▶ **What you have to do**: An exact copy of every record is needed.

>>

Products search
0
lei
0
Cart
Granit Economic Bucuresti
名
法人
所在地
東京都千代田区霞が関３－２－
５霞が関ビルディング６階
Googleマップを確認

<<

▶ **Response to this exercise**:
Products search
0
lei
0
Cart
Granit Economic Bucuresti
名
法人
所在地
東京都千代田区霞が関３－２－
５霞が関ビルディング６階
Googleマップを確認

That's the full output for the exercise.